State of the clusters: January 2022
Today, we would like to provide a few details and figures on where we are with regards to cluster scalability, particularly as ensuring IPFS storage allocation and replication behind the NFT.storage platform.
Today, cluster is tracking over 25 million pins for NFT.storage in a single cluster, made of 9 peers with around 85TB of storage each running go-ipfs v0.12.0-rc1. On average, we are ingesting more than 4 items per second (normally add-requests that put the content directly on the cluster). We know we can take many hundreds of pins per second when needed.
These numbers are not overly impressive when compared with, for example a PostgreSQL instance for pinset tracking, but we understand cluster as a distributed application with seamless pinset syncing which also supports things like follower-clusters and scalability to hundreds of peers based on its pubsub+crdt pinset distribution mechanisms.
In terms of configuration, we have set the cluster peer to let IPFS pin up to 8 items in parallel. This is what we found was a well-performing value when going through pinning queues of several million items. Bitswap performance, disk usage, network bandwidth all affect the right values. The cluster-peers are configured using the crdt consensus mode, with replication factors set to 3. Each node is tagged with a datacenter tag, and the allocator is set to allocate per datacenter and free-space. Thus, we get global distribution of every pin, which are then allocated to the peers with most free space in each DC. We make use of the crdt-batching function, creating commits every 300 items or 10 seconds (although we tune them as we need, sometimes increasing the batch size or delay). For reference, one batch (crdt-delta) can fit almost 4000 pins with 3 allocations (actual number depends on the pin options and allocations).

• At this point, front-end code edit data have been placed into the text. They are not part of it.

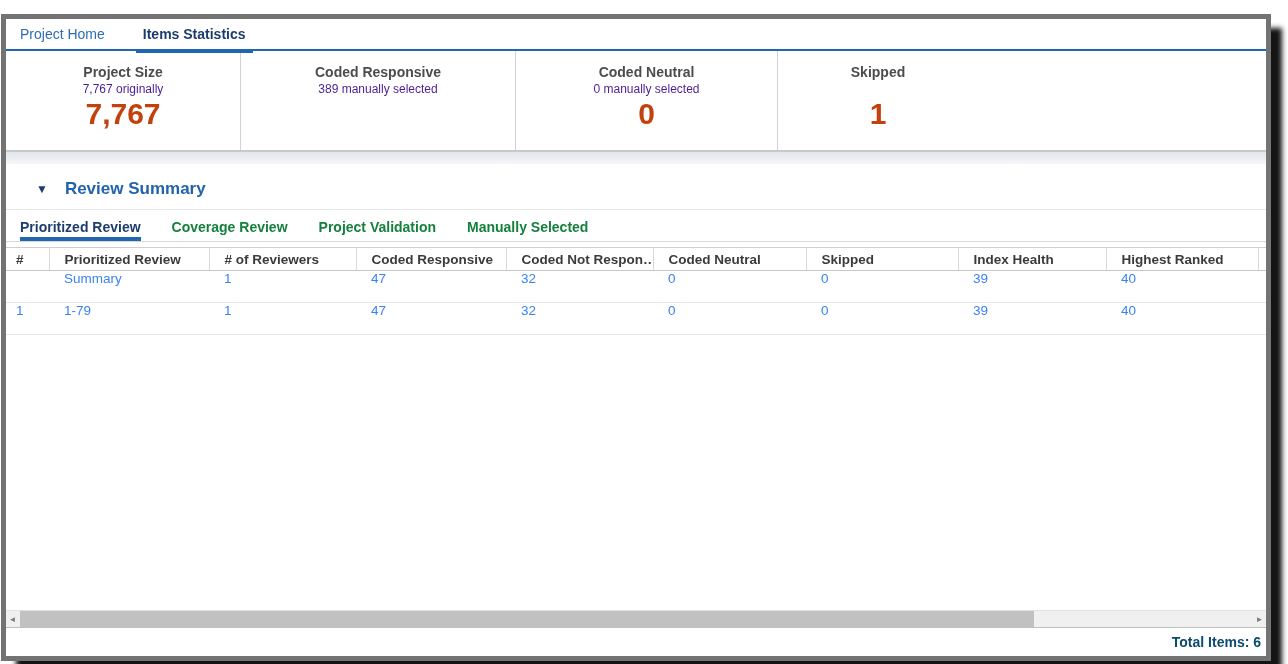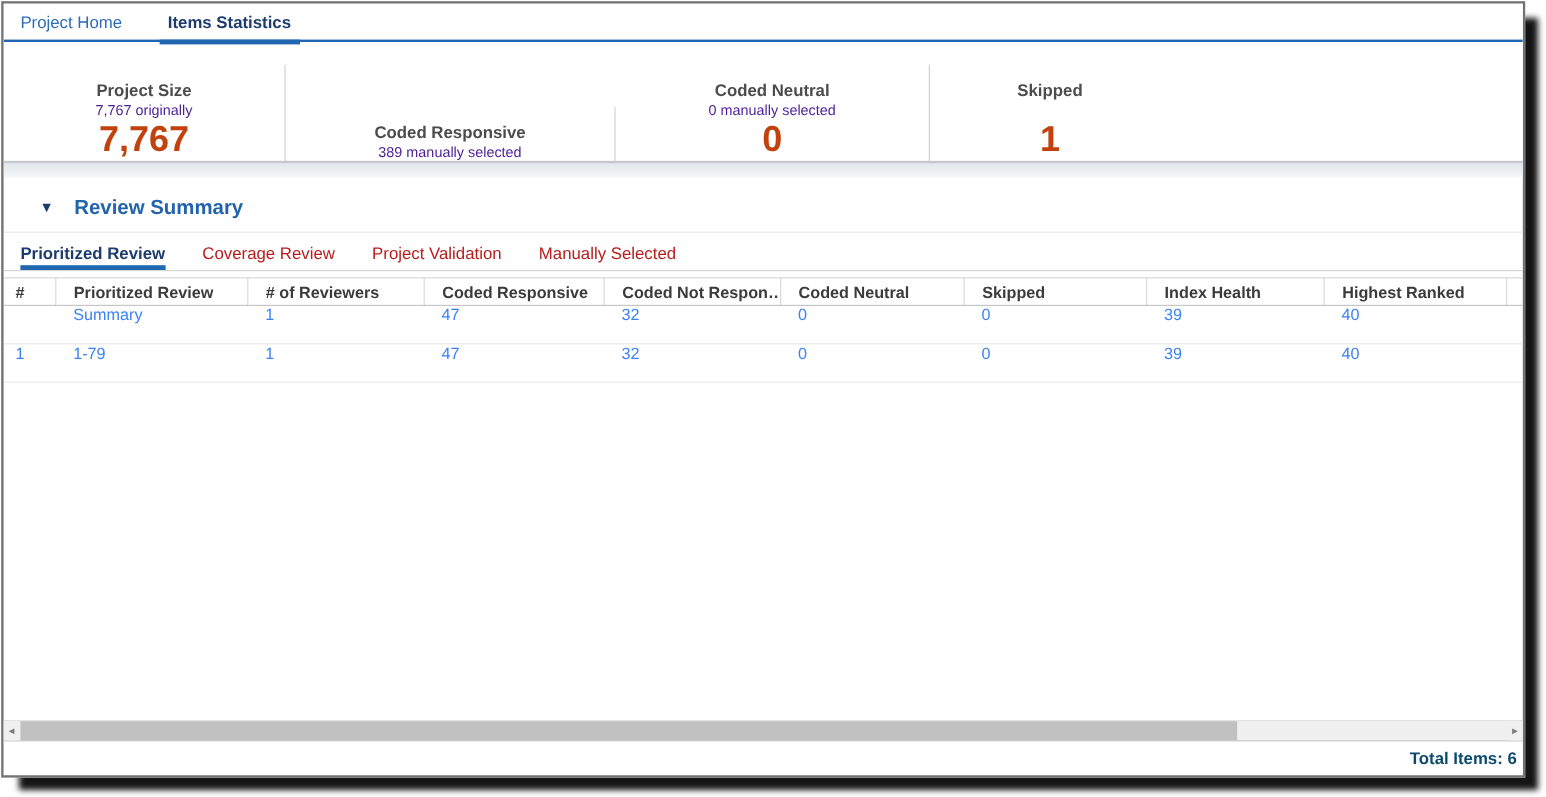--- a/index.html
+++ b/index.html
@@ -4,24 +4,24 @@
 <style>
   * { box-sizing: border-box; margin: 0; padding: 0; }
   html, body {
     width: 1288px; height: 664px;
     background: #fff;
     font-family: "Liberation Sans", "DejaVu Sans", sans-serif;
     overflow: hidden;
   }
   .frame {
     position: relative;
-    margin: 1px 0 0 1px;
+    margin: 14px 0 0 1px;
     width: 1270px; height: 647px;
     background: #fff;
-    border: 2px solid #737373;
+    border: 5px solid #737373;
     box-shadow: 13px 12px 5px -2px rgba(0,0,0,0.92);
     overflow: hidden;
   }
 
   
   .tabbar {
     display: flex; align-items: center;
     height: 32px;
     padding-left: 14px;
     border-bottom: 2px solid #2166b1;
@@ -36,21 +36,21 @@
     line-height: 30px;
     white-space: nowrap;
   }
   .tab.active { color: #1d3c6d; font-weight: bold; }
   .tab.active::after {
     content: ""; position: absolute; left: -7px; right: -7px; bottom: -4px;
     height: 4px; background: #2166b1;
   }
 
   
-  .cards { display: flex; height: 100px; border-bottom: 1px solid #c8c8c8; background: #fff; align-items: flex-end; }
+  .cards { display: flex; height: 100px; border-bottom: 1px solid #c8c8c8; background: #fff; }
   .card {
     text-align: center; padding-top: 13px;
     border-right: 1px solid #d2d2d2;
   }
   .card:last-child { border-right: none; }
   .card-title { font-size: 14px; font-weight: bold; color: #4c4c4c; }
   .card-sub { font-size: 12px; color: #4c1d95; margin-top: 2px; min-height: 14px; }
   .card-value { font-size: 30px; font-weight: bold; color: #c2410c; margin-top: 1px; }
 
   .band {
@@ -62,22 +62,22 @@
   
   .summary-header { display: flex; align-items: center; padding: 15px 0 10px 30px; }
   .caret { color: #1d3c6d; font-size: 12px; cursor: pointer; }
   .summary-title {
     margin-left: 17px; font-size: 17px; font-weight: bold; color: #2263ae; cursor: pointer;
   }
   .divider { height: 1px; background: #e7e7e7; }
 
   .subtabs { display: flex; align-items: flex-end; padding: 8px 0 0 14px; height: 31px; }
   .subtab {
-    font-size: 14px; color: #b91c1c; margin-right: 31px;
-    padding-bottom: 6px; cursor: pointer; white-space: nowrap;
+    font-size: 14px; color: #15803d; margin-right: 31px;
+    padding-bottom: 6px; cursor: pointer; white-space: nowrap; font-weight: bold;
   }
   .subtab.active {
     color: #1d3c6d; font-weight: bold;
     border-bottom: 4px solid #2166b1; padding-bottom: 2px;
   }
   .subtab-divider { height: 1px; background: #d7d7d7; }
 
   
   .table-wrap { width: 1268px; overflow: hidden; margin-top: 5px; }
   table { border-collapse: collapse; table-layout: fixed; width: 1332px; }

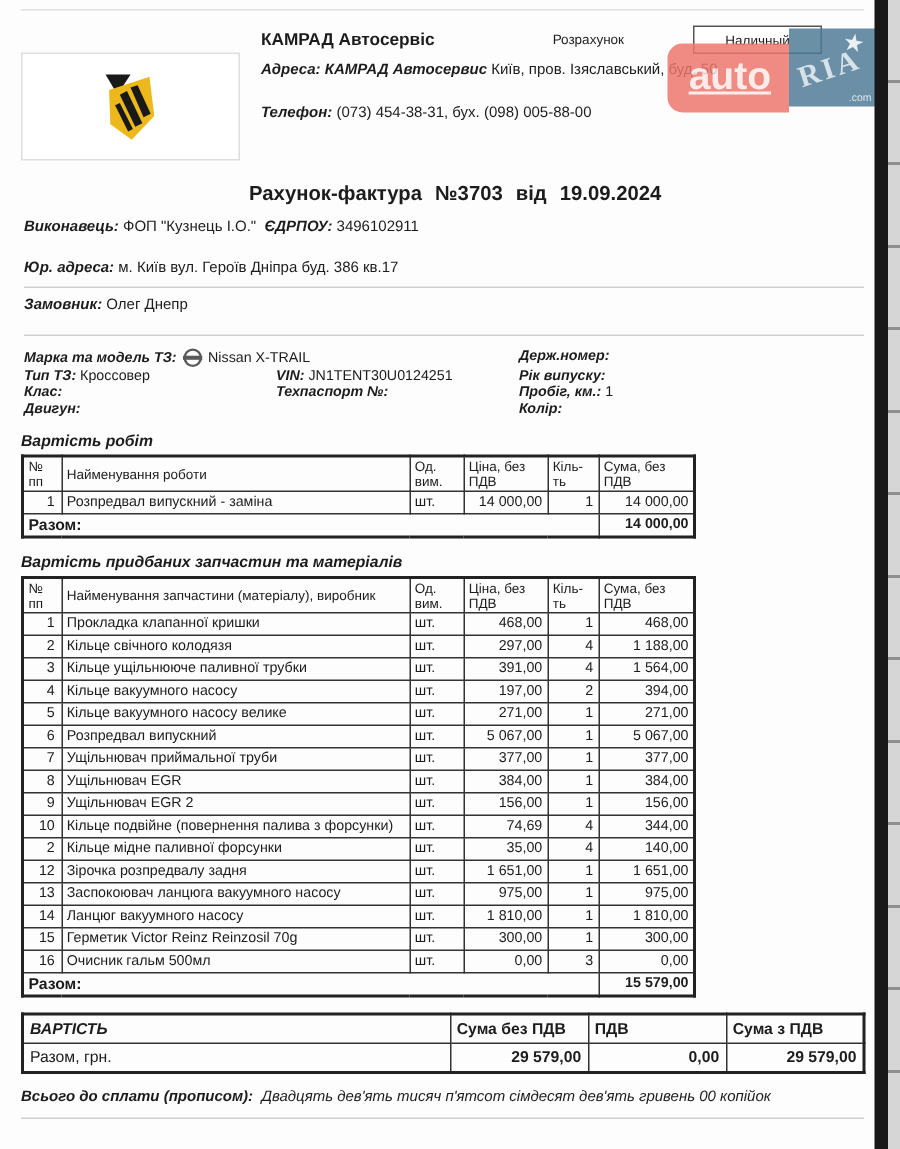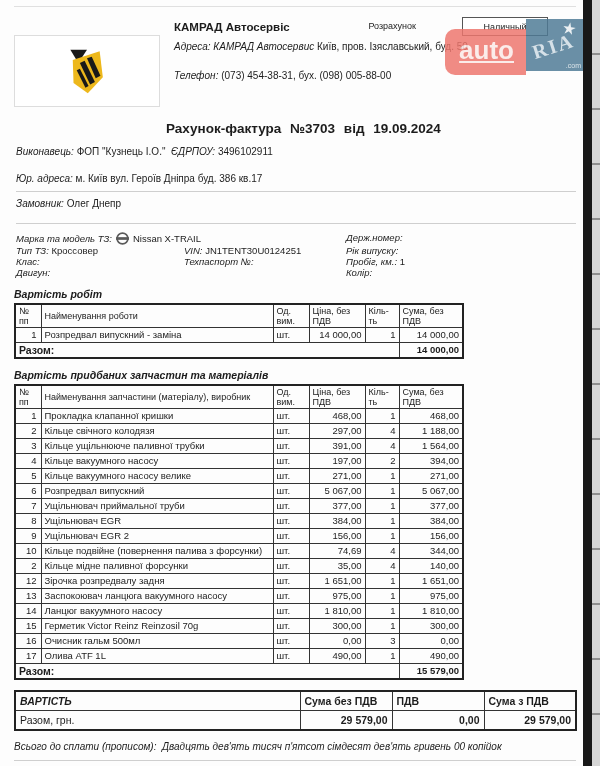--- a/index.html
+++ b/index.html
@@ -17,21 +17,21 @@
   .header-row { display:flex; position:relative; }
   .logo-box { width:146px; height:72px; border:1px solid #ddd; margin-top:22px; background:#fff;
     display:flex; align-items:center; justify-content:center; gap:6px; flex-shrink:0; }
   .logo-text { text-align:left; }
   .logo-name { font-size:17px; font-weight:bold; color:#262626; letter-spacing:1px; line-height:18px; }
   .logo-sub { display:inline-block; border:1px solid #cfcfcf; color:#e2a818; font-size:7px; font-weight:bold;
     letter-spacing:3px; padding:1px 3px; margin-top:2px; }
   .header-text { margin-left:14px; padding-top:8px; font-size:10px; flex:1; }
   .company-name { font-size:11.5px; font-weight:bold; margin-bottom:8px; }
   .addr-line { margin-bottom:18px; }
-  .lbl { font-weight:normal; font-style:italic; }
+  .lbl { font-weight:bold; font-style:italic; }
   .payment { position:absolute; right:160px; top:8px; font-size:9px; }
   .payment-box { position:absolute; right:28px; top:4px; width:86px; height:19px; border:1px solid #555;
     font-size:9px; text-align:center; line-height:18px; background:#fff; }
 
   
   .wm { position:absolute; right:-8px; top:2px; display:flex; align-items:flex-start; opacity:.84; }
   .wm-auto { background:#ee766d; color:#fbe9e7; font-size:26px; font-weight:bold; padding:8px 12px 12px 14px;
     border-radius:10px 0 0 10px; margin-top:14px; line-height:26px;text-decoration:underline; }
   .wm-ria { position:relative; background:#4e7democratic96; width:58px; }
   .wm-ria { background:#4e7b96; width:58px; height:52px; margin-top:4px; }
@@ -387,28 +387,20 @@
 
           <tr>
             <td class="c-num">16</td>
             <td>Очисник гальм 500мл</td>
             <td class="c-unit">шт.</td>
             <td class="c-price num">0,00</td>
             <td class="c-qty num">3</td>
             <td class="c-sum num">0,00</td>
           </tr>
 
-          <tr>
-            <td class="c-num">17</td>
-            <td>Олива ATF 1L</td>
-            <td class="c-unit">шт.</td>
-            <td class="c-price num">490,00</td>
-            <td class="c-qty num">1</td>
-            <td class="c-sum num">490,00</td>
-          </tr>
         </tbody>
       <tbody>
         <tr class="total-row">
           <td class="total-label" colspan="2">Разом:</td>
           <td class="total-spacer c-unit"></td>
           <td class="total-spacer c-price"></td>
           <td class="total-spacer c-qty"></td>
           <td class="c-sum num">15 579,00</td>
         </tr>
       </tbody>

The 20x pinset growth in the last few months has necessarily been accompanied by several releases to get IPFS Cluster up to the task of handling multi-million setups:
- The cluster-peer datastore can be setup with LevelDB and Badger, and the latter is GC’ed reguarlly so that it does not grow to take too much space per pin.
- We heavily sped up operations reading the full pinset (
status). For example, it is now very efficient to check all the pins in error or queued states because filtering has been improved. Listing all pins in the state has improved an order of magnitude.
- State export and import functions have also been improved to allow for cluster pinsets to be moved around (to new clusters), which facilitates maintenance, for example by setting new allocations for pins.
The next steps are to keep iterating towards supporting much larger pinsets. One of the improvements in the pipeline will be streaming-RPC support (cluster components communicate via RPC). This will allow us to speed up many operations, such as listing or adding to the cluster.